The issue, the court stated, is whether the phrase “described in subsection (a) or (b) of this section” means the nature of orders described in subsections (a) and (b) – specifically, in EDS Federal, orders involving injunctions – or orders that, in addition to being the right type of order, were issued by a district court. Based primarily on one statement in the legislative history of the Federal Courts Improvement Act of 1982 that the Act would “give the Court of Appeals for the Federal Circuit jurisdiction of interlocutory appeals in cases that will otherwise come to it on appeal,” the court held that the “described in subsection (a) or (b)” language applied only to the type of order. Thus, the court reasoned it had jurisdiction over appeals from the GSBCA’s injunction-related orders in cases that would otherwise come to it on appeal.

The narrow ruling in EDS Federal, which involved an injunction issued by the GSBCA, was that “Injunctive orders from any tribunal within our exclusive appellate jurisdiction fall within the jurisdiction granted to this court by § 1292(c)(1)” (emphasis added).
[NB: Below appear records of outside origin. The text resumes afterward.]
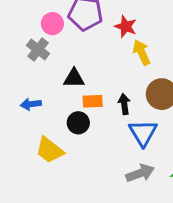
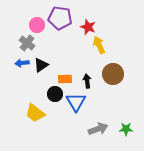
black triangle: (74, 78) -> (41, 65), moved, turned -35
blue arrow: (31, 104) -> (22, 63), moved
blue triangle: (143, 133) -> (76, 102), moved

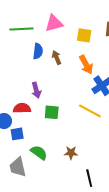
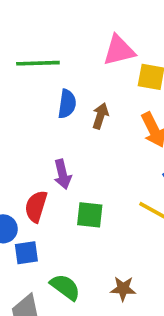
pink triangle: (54, 23) -> (119, 50), moved
brown arrow: (57, 58) -> (100, 116), turned 40
red semicircle: (22, 108) -> (36, 206), turned -72

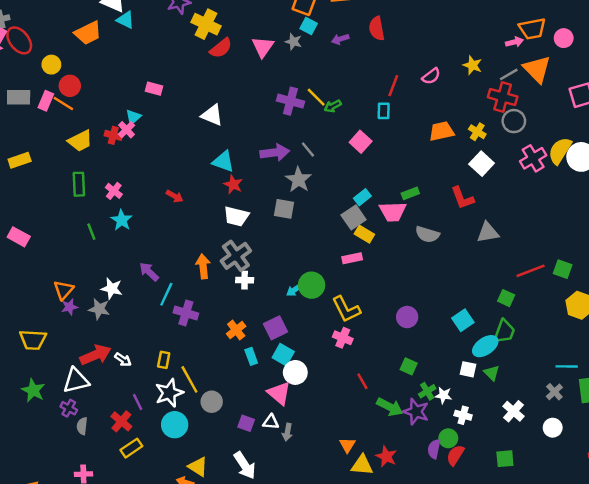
In the Public Warehousing decision, the ASBCA distinguished EDS Federal because it dealt specifically with injunctions, arose under the Brooks Act, and reached the Federal Circuit through a bizarre route involving a federal district court. The Board found that the W.H. Moseley case still controlled with respect to interlocutory Board orders. Thus, the issue seems to be dead at the ASBCA and, most likely, the CBCA as well.

(c) What does this mean for contractors?

The absence of a mechanism for interlocutory review obviously has pros and cons in appeals before the Boards. It removes one source of complexity, making litigation more linear and – perhaps – cheaper and faster, but it deprives any party that must comply with a non-appealable interlocutory order of an important strategic option that conceivably could shorten or simplify the appeal.